Mobility of acetylcholine receptors in command Helix lucorum neurons in a cellular analog of habituation

Habituation-Like Decrease of Acetylcholine-Induced Inward Current in Helix Command Neurons: Role of Microtubule Motor Proteins

The role of kinesin and dynein microtubule-associated molecular motors in the cellular mechanism of depression of acetylcholine-induced inward chloride current (ACh-current) was examined in command neurons of land snails (Helix lucorum) in response to repeated applications of ACh to neuronal soma. This pharmacological stimulation imitated the protocol of tactile stimulation evoking behavioural habituation of the defensive reaction. In this system, a dynein inhibitor (erythro-9-(2-hydroxy-3-nonyl)adenine, 50 µM) decreased the ACh-current depression rate.
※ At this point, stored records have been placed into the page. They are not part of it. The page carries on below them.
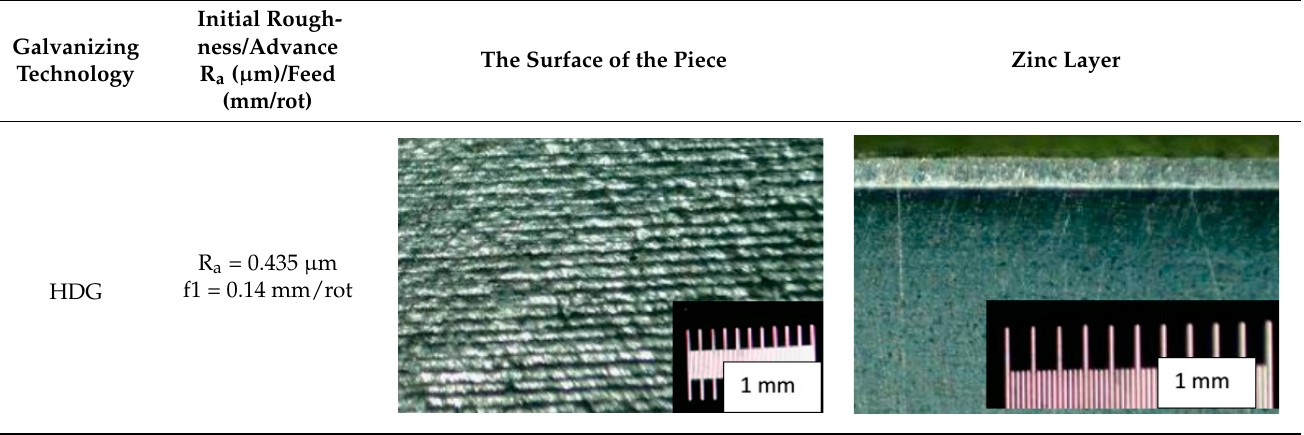
Table 15. The surface of the sample and the structure of the deposited zinc layer depend on the initial roughness obtained by chipping and the applied galvanizing technology.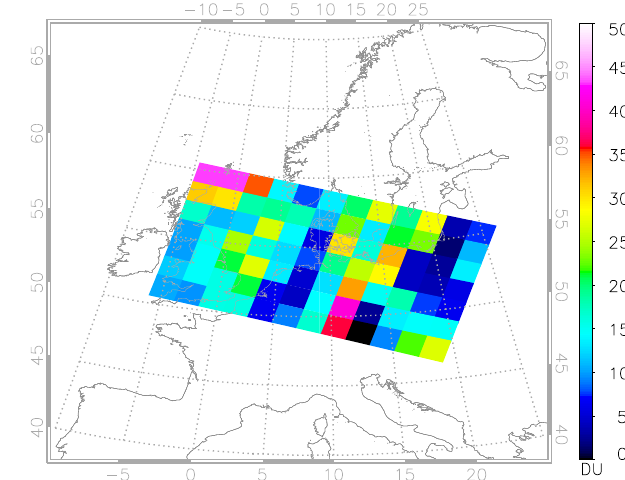
Fig. 7c. The partial ozone columns (DU) in the second layer of a retrieval (6 to 12km) over Europe for the green pixels that were illustrated in Fig. 6.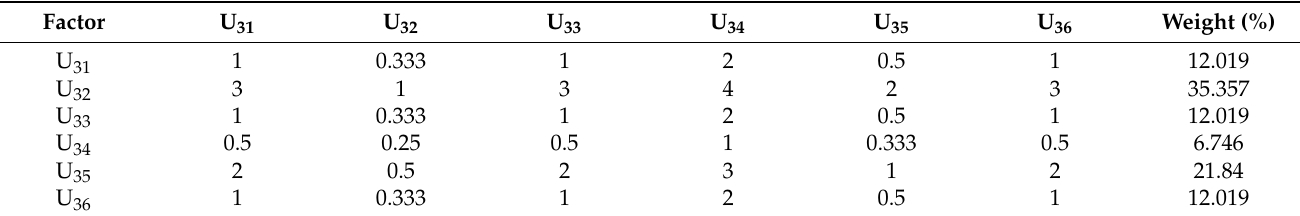
Table 7. Judgment matrix of SZSOJ’s second-level evaluation factors (U 3 ).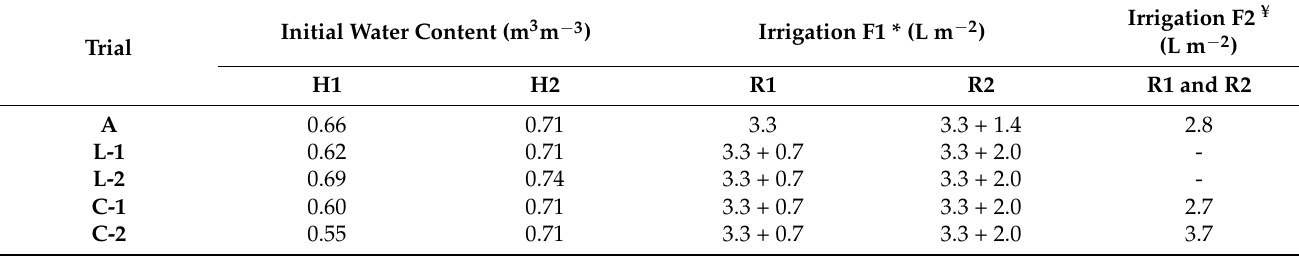
Table 1. Initial water content (m 3 m − 3 ) of the casing layer and irrigation program applied (L m − 2 ) in the trials.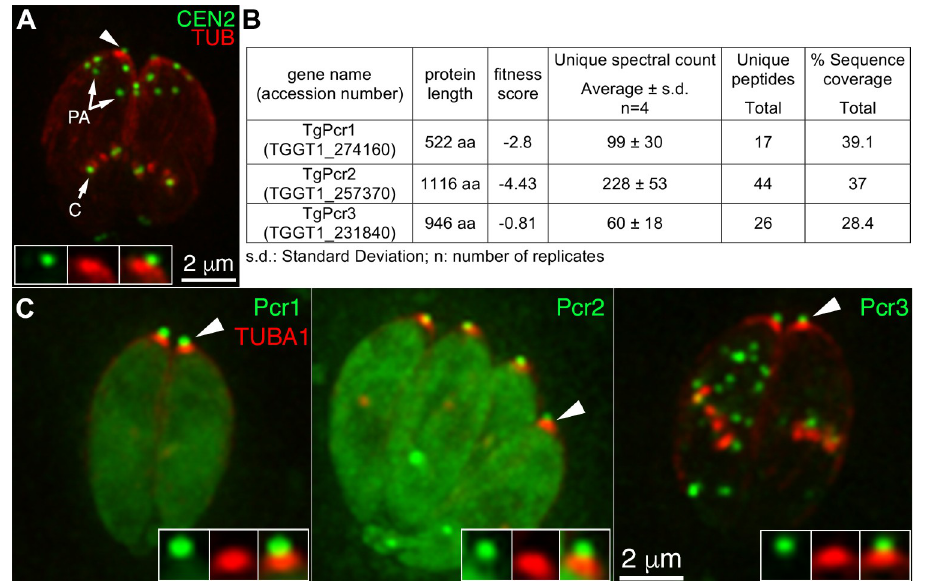
Fig 2. Identification of candidate apical complex proteins via immunoprecipitation using GFP-Trap and eGFP-CEN2 knock-in parasites. A. Deconvolved wide-field images of intracellular eGFP-CEN2 knock-in parasites [55] expressing mCherryFP tagged tubulin (red). Insets (shown at 2X) include the preconoidal region (arrowhead). PA: peripheral annuli; C: centrioles. B. Table showing the protein length, fitness score, average unique spectral counts, peptide counts, and sequence coverage for TGGT1_274160, TGGT1_257370, and TGGT1_231840, identified by MuDPIT in 4 replicates of immunoprecipitation using GFP-Trap and eGFP-CEN2 knock-in parasites. See S1 Table for the complete list of identified proteins. C. Deconvolved wide-field images of intracellular parasites expressing mCherryFP tagged tubulin (red) and mEmeraldFP (green) tagged Pcr1 (TGGT1_274160), Pcr2 (TGGT1_257370), or Pcr3 (TGGT1_231840) with expression driven by a T . gondii tubulin promoter. As predicted for preconoidal proteins, Pcr1, Pcr2, and Pcr3 are localized to a structure (green, insets) that is apical and smaller in diameter than the conoid (red, insets). Insets (shown at 2X) include the preconoidal region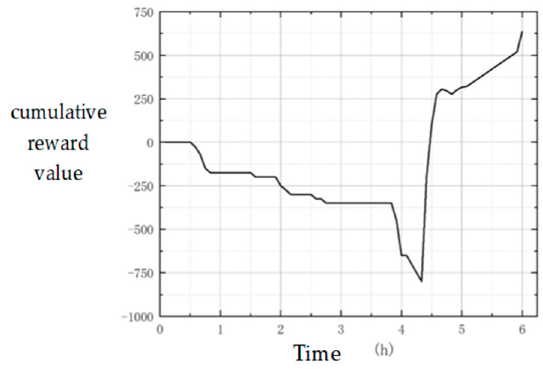
Figure 5. Cumulative reward value in one time step.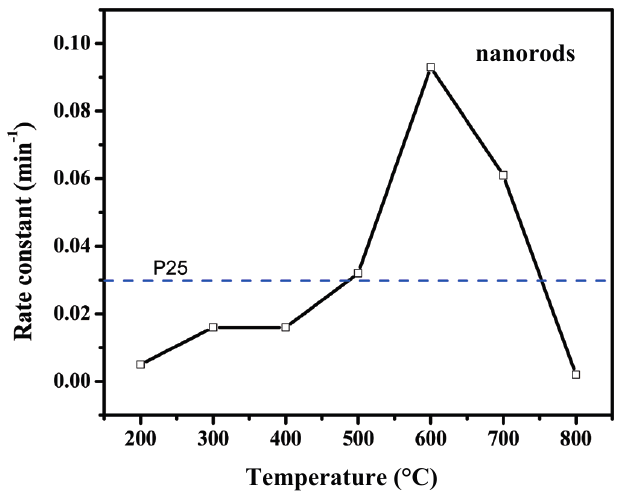
Figure 5. Pseudo-first-order rate constant of CH 3 CHO removal against the calcination temperature T c of TNT with reference to P25 TiO 2 . At T c > 400 °C, the tubular morphology collapsed. Reproduced with permission from reference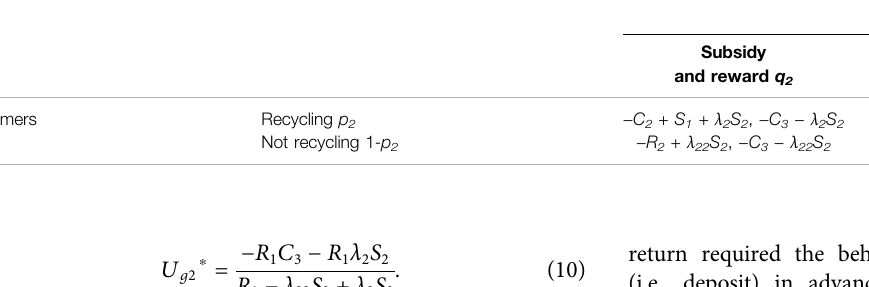
TABLE 2 | Game revenue matrix between farmers and government under the intervention mechanism of subsidy and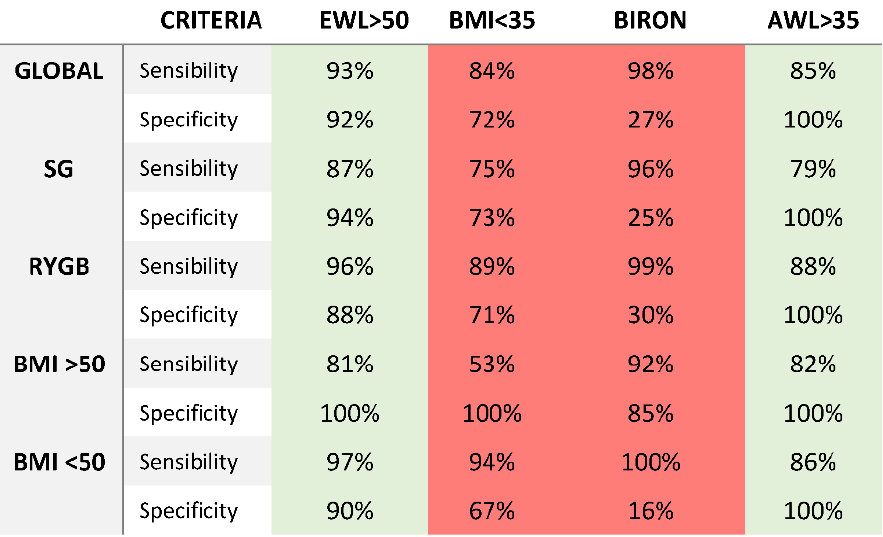
Figure 5. Sensitivity and specificity (expressed as percentages) of 4 criteria for weight loss success. Green: useful criteria with a sensitivity and specificity >70%. Red: inadequate criteria with sensitivity and specificity or specificity <60%.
Kinesin Eg5 inhibitors (Eg5 inhibitor III, 10 µM and Eg5 inhibitor V, trans-24, 15 µM) reduced the degree of current depression, and Eg5 inhibitor V also reduced the initial rate of depression. The results of electrophysiological experiments in combination with mathematical modelling provided evidence of the participation of dyneins and kinesin Eg5 proteins in the radial transport of acetylcholine receptors in command neurons of H. lucorum in the cellular analogue of habituation. Furthermore, these results suggest that the reciprocal interaction between dynein and kinesin proteins located on the same vesicle can lead to reverse their usual direction of transport (dyneins-in exocytosis and kinesin Eg5-in endocytosis).